A sniffer or a NIDS works collecting passively internet traffic. This traffic is grabbed as a series of packets, and these packets reassembled in session by the "reassembly engine". The reassembly engine is the target of SniffJoke project: injecting packets inside a live session, Sj don't damage the session, but bring the reassembly engine to do ambiguos choose. The bug exploited is not implementation dependent, instead is network and protocol dependent. Our issue is in found a security laboratory able to provide to us such kind of technology. We're looking for NIDS and sniffer to test in real network environment. SniffJoke project, near the 0.5 release, is now splitting in two parts: SniffJoke (modular mangler extremely configurable) and Janus, portable software able to divert kernel sessions to userspace or to a remote box.

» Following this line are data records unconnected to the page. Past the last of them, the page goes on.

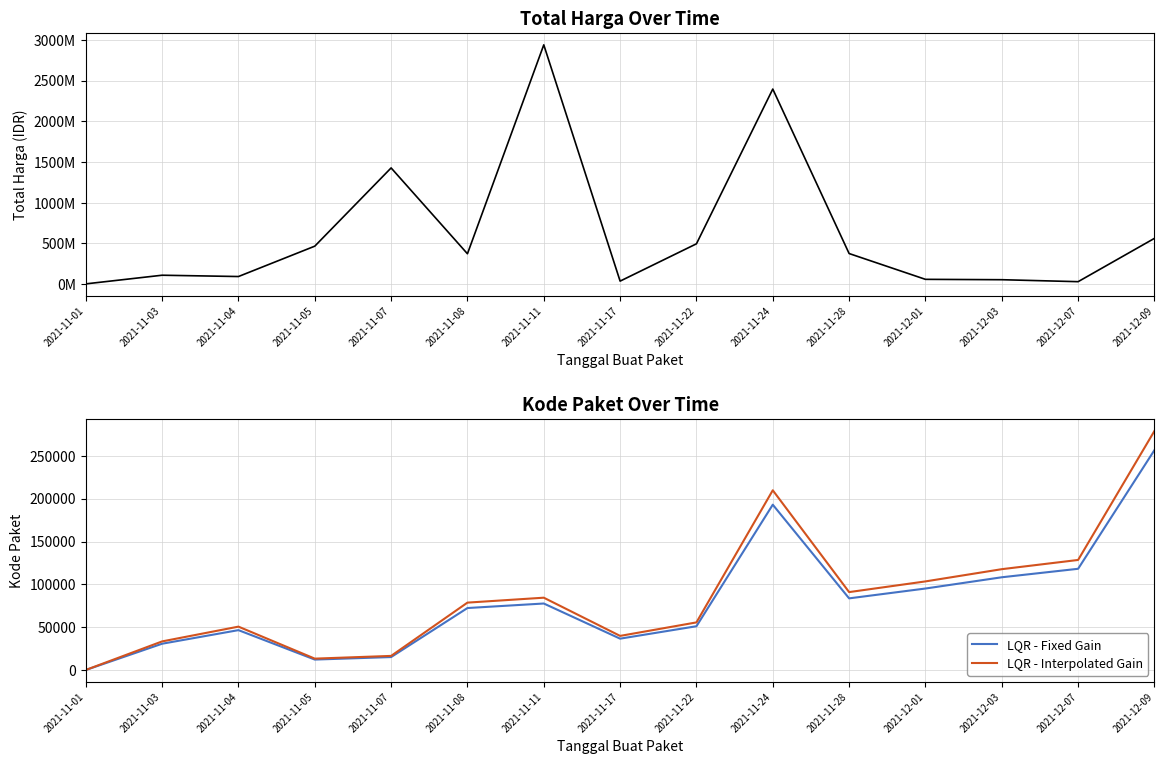

What is the difference between the highest and lowest values at 2021-11-24?

2395135044.1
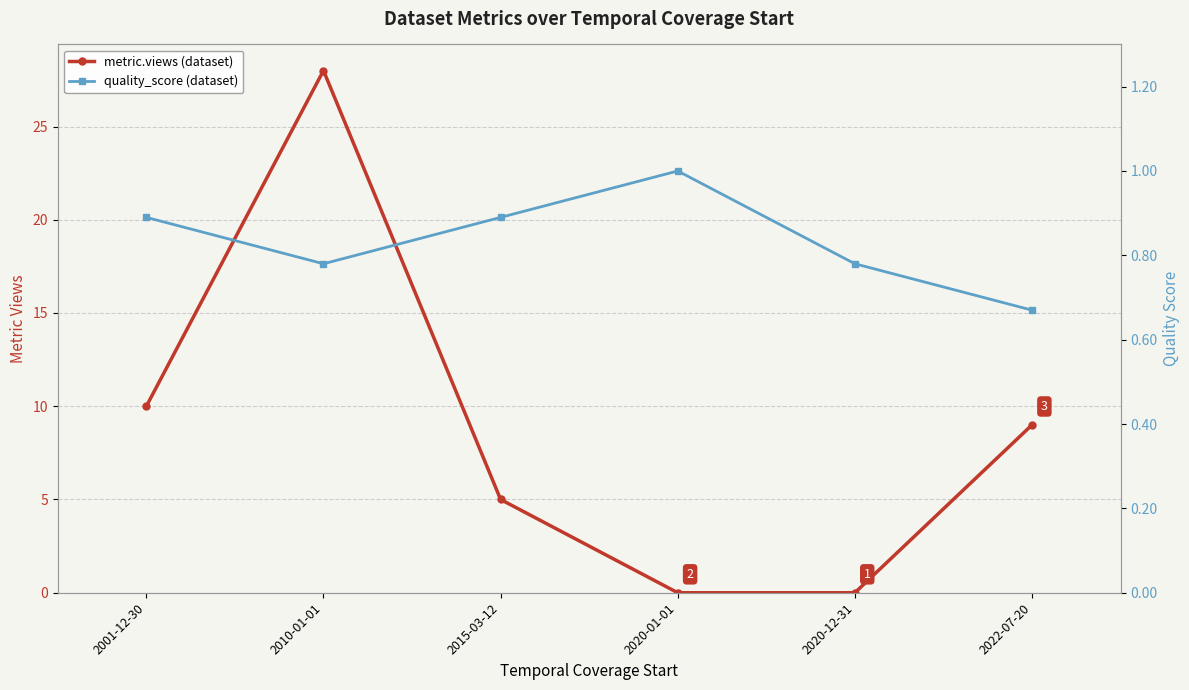

How many intersections are there between metric.views and quality_score?

2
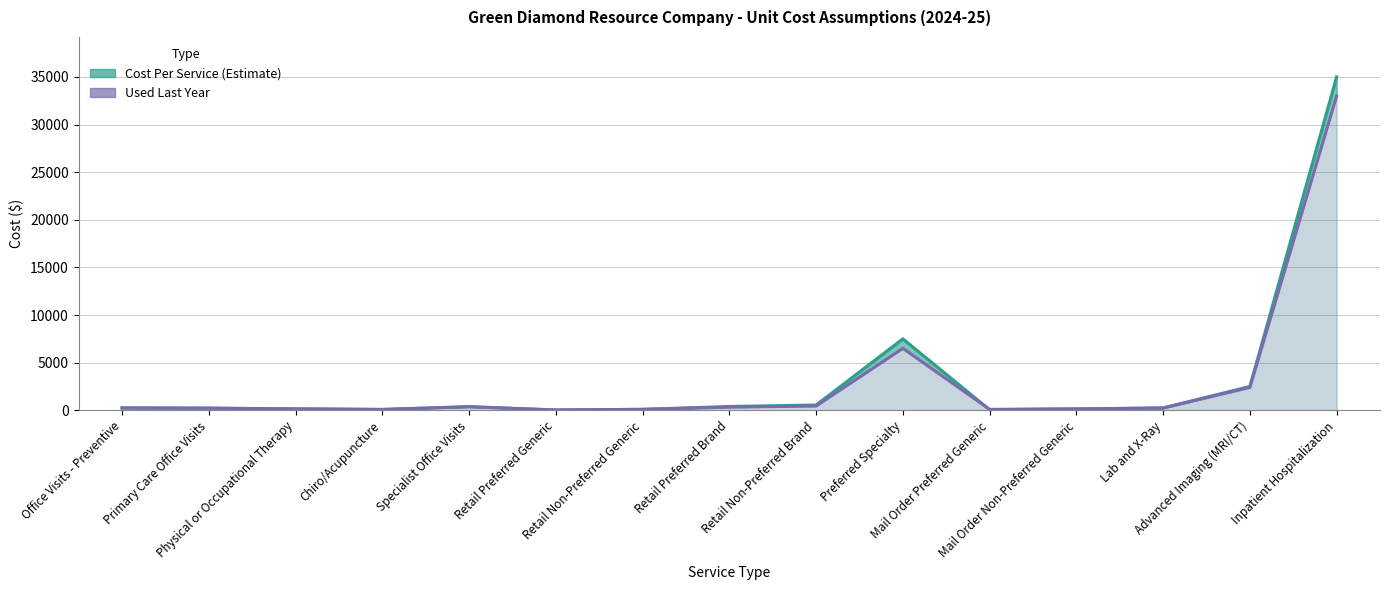

What is the label of the 4th point from the left?

Chiro/Acupuncture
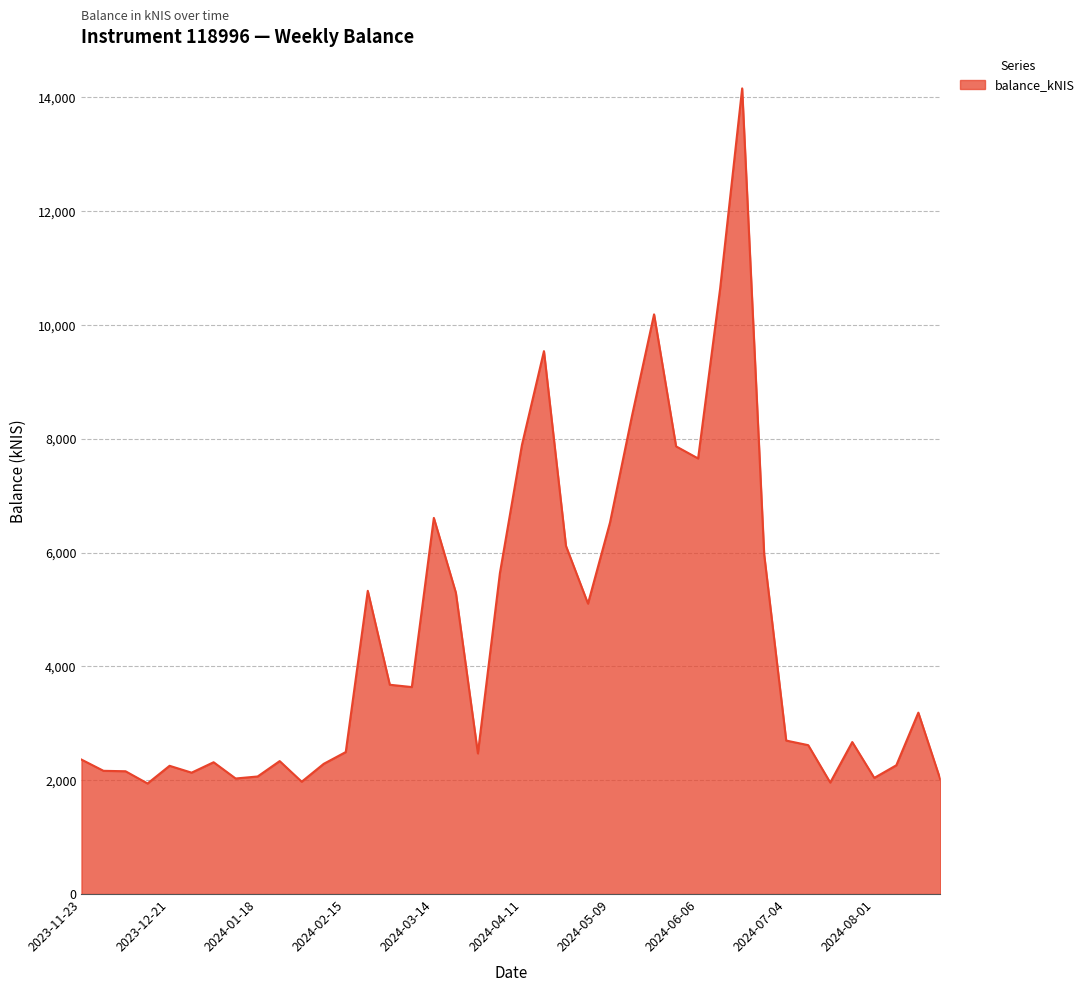

What is the minimum value shown in the chart?

1942.5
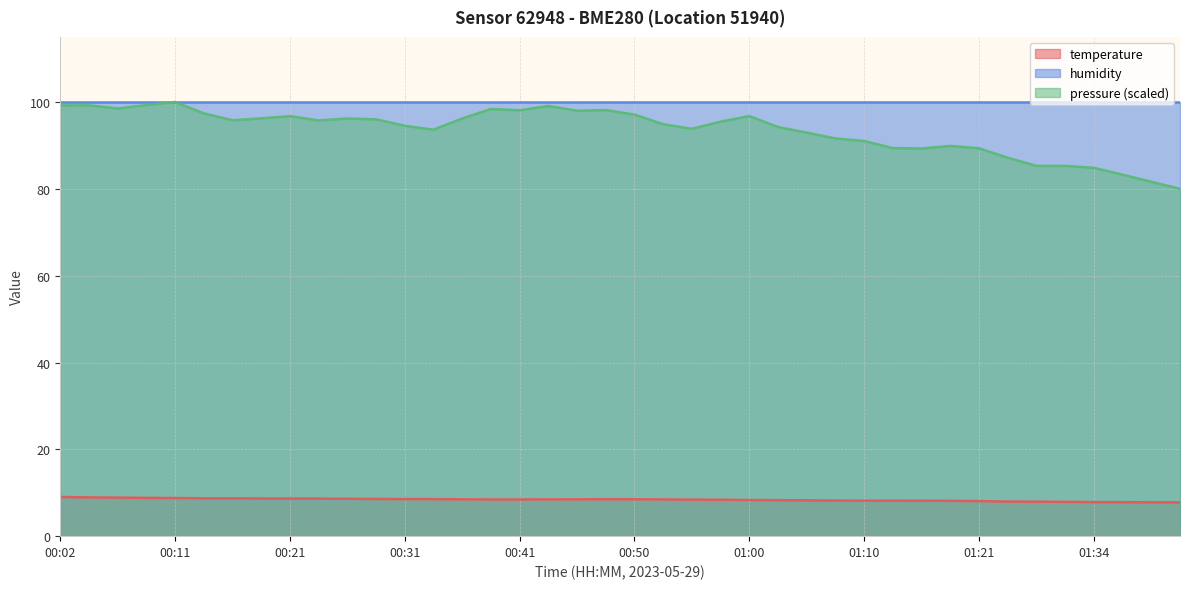

At which label does the data first exceed 8?

00:02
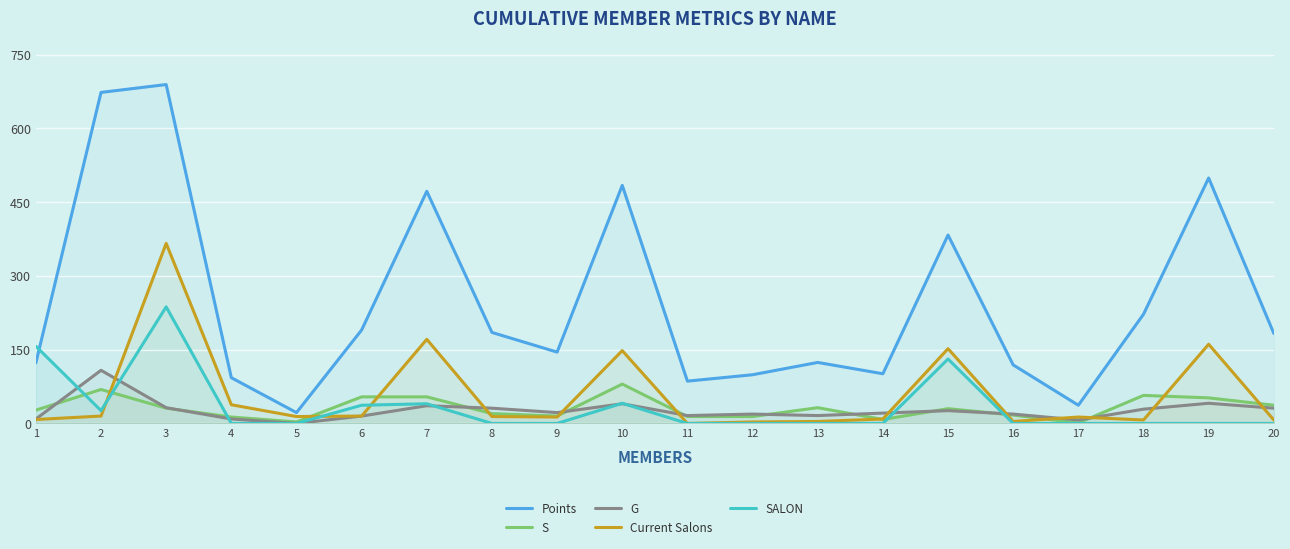

What are all the series names shown in the legend?

Points, S, G, Current Salons, SALON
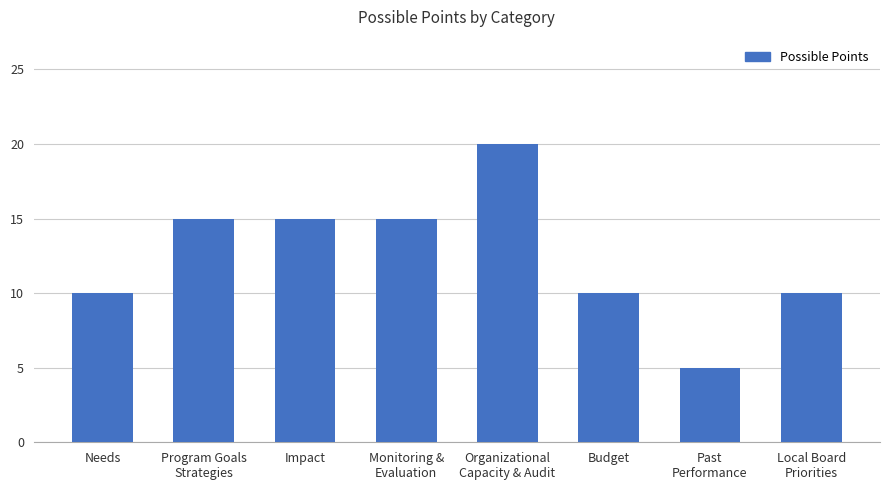

How many data points does each series have?

8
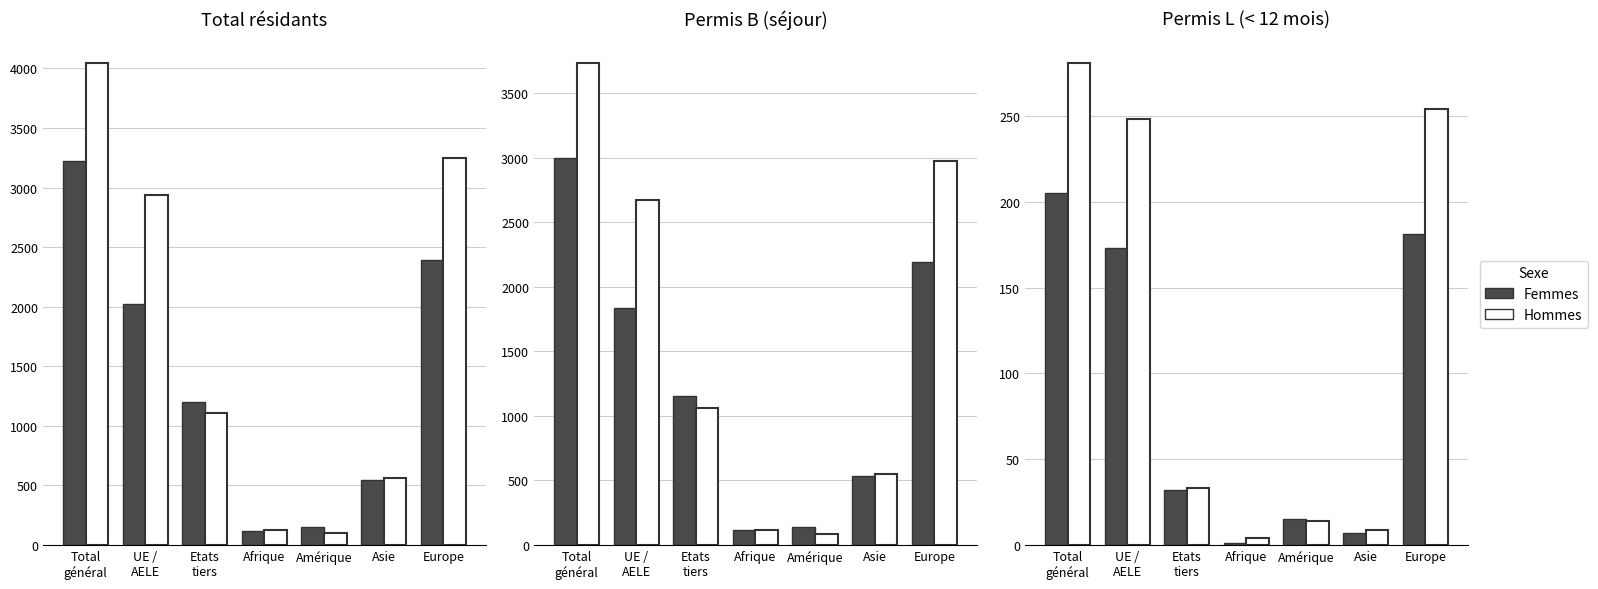

Where is Femmes nearest to the value 103?

UE /
AELE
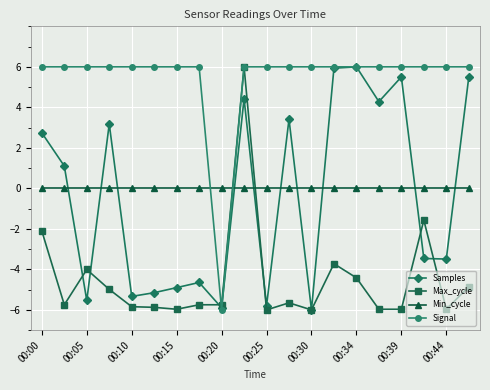

What is the smallest value displayed?

-6.0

Our goal for the 0.5 is to make SniffJoke running under windows/macosx/linux and Janus divert sockets handled in your default gateway (eg: openwrt, lafonera) or from your local box (macosx, linux, bsd)
In the research point of view, since the 1998, when a paper by Ptacek, T. and T. Newsham, "Insertion, Evasion and Denial of Service: Eluding Network Intrusion Detection", has been released, the NIDS/sniffer has know to be possibile of faults. Researcher has developed "Active Mapping" in the NIDS engine, aiming to better understad how manage an ambiguos packet. Active mapping, SHOULD works in NIDS (some kind of information will not be mapped so easily, expecially in high performange environments), but netherless, is not possibile use active mapping efforts in large sniffing. At the moment, national security issue somethime relays in these technology, therfore is a scientific issue make a demonstration that no security will be obtained by passive traffic analysis.